Text zum Lesen
%%

Schwächen: Tja. Auf dem Papier nicht viele. Verletzungen kann man nicht ausschließen, genauso wenig wie die Möglichkeit, in den Playoffs auf ein Team zu treffen, das Feuer gefangen hat. Aber sonst? Die Rotation ist noch recht jung, Pitcher wie Wainwright, Miller oder Lancy Lynn haben im vergangenen Jahr richtig Innings geklotzt - vielleicht kommt jetzt die Rechnung. Wenn der Middle Relief gebraucht werden sollte - sollte! - könnte er etwas breiter besetzt sein. Aber das war es dann auch.
Los Angeles Dodgers
Ladies and Gentlemen, wir präsentieren: Die Yankees der Westküste! Seit der Übernahme durch die Eignergruppe um Magic Johnson verbrennen die Dodgers Dollarscheine, ohne mit der Wimper zu zucken. 2013 startete man schwach in die Saison, aber mit dem Kubaner Yasiel Puig fand das Team im Juni plötzlich sein Mojo, beendete die Saison mit einem 62-28-Run und stürmte in die Playoffs, wo die Cardinals im NLCS am Ende etwas abgezockter waren. Trotzdem: Money buys Championships - irgendwann. Jedes Jahr wird der Titel für die Dodgers wahrscheinlicher. Mit einer Payroll von 235 Millionen Dollar hat man die Yankees (204 Millionen) in dieser Statistik erstmals nach 15 Jahren vom Thron verdrängt. Und prompt die ersten zwei Spiele in Australien gewonnen.
Stärken: Puig eroberte die Liga im letzten Sommer im Sturm und ist trotz des einen oder anderen dummen Fehlers ein elektrisierender Mann auf dem Leadoff-Spot. Danach folgen eigentlich nur noch Superstars: Hanley Ramirez. Adrian Gonzalez. Matt Kemp. Für Andre Ethier bleibt im Outfield wohl nur die Bank - und der verdient bis 2017 fast 69 Millionen Dollar.
Auch in die Rotation hat man, ähem, investiert: Clayton Kershaw wird bis 2019 180 Millionen Dollar verdienen. Wobei das fast Sinn macht. Schließlich ist der Lefty der beste Pitcher auf diesem Planeten. Ihm folgt Cy-Young-Kandidat Zach Greinke, dann der letztjährige Rookie-Star Hyun-Jin-Ryu, und Dan Haren und Josh Beckett sind ja auch nicht gerade unbeschriebene Blätter. Auch der Bullpen ist mit Brian "Beard" Wilson (der gegen die Padres zugegebenermaßen versagte) und Closer Kenley Jansen bestechend gut. Wohl dem, der einen hochdotierten TV-Vertrag hat!
Schwächen: Eigentlich muss das Team 100 oder mehr Spiele gewinnen, soviel Talent wurde hier angehäuft. Das einzige Fragezeichen steht hinter Spielern wie Carl Crawford oder Adrian Gonzalez, die schon in der Vergangenheit nicht immer gesund blieben. Man bedenke: Nur zwei Hitter schafften im letzten Jahr mehr als 135 Spiele, und auch die Pitcher waren nicht alle "Workhorses": Kershaw musste nach einem Sieg Down Under erst einmal wegen hartnäckiger Rückenprobleme auf die DL. Wobei: Wenn sich jemand verletzt, wird wahrscheinlich einfach das Scheckbuch gezückt. Baseball kann ja so einfach sein.

%%

Bereitgestellte Daten

%%

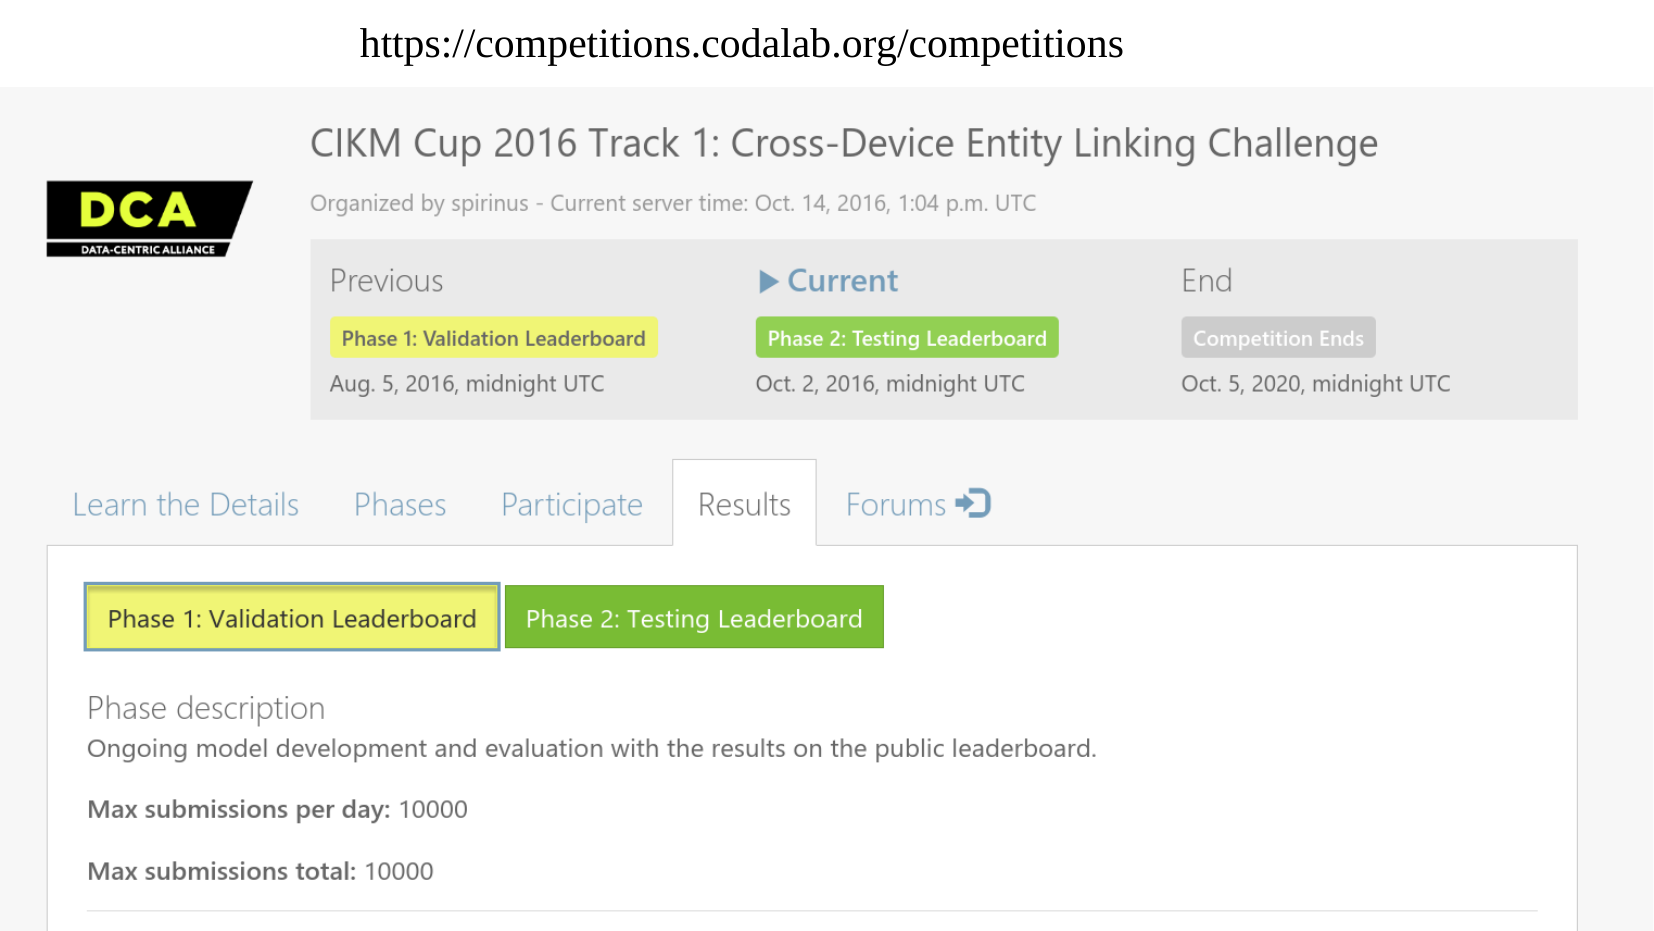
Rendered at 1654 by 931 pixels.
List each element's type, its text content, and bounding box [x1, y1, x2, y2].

%%

Deine Aufgabe
Schreib die Saisonvorschau zu den Baseball-Teams ab ihrem letzten Satz weiter.

Ergebnis
Washington Nationals
Wiederholt sich die letzte Saison? Damals starteten die Nationals mit einer Menge Vorschusslorbeeren in ihre 162 Partien. Wie sagte Skipper Matt Williams noch: "World Series or bust!" Diese Träume zerplatzten dann in Windeseile. Verletzungen, Formschwäche, Unruhe in der Kabine - es lief einfach nichts zusammen für das Team, das die Playoffs dann auch sang- und klaglos verpasste. Allerdings wurden von den letzten 48 Spielen 32 gewonnen und in der Offseason noch einmal aufgerüstet. Es ist bezeichnend, wenn trotz der Cardinals und Dodgers nicht wenige Experten auf die Nationals als neuen Champion tippen.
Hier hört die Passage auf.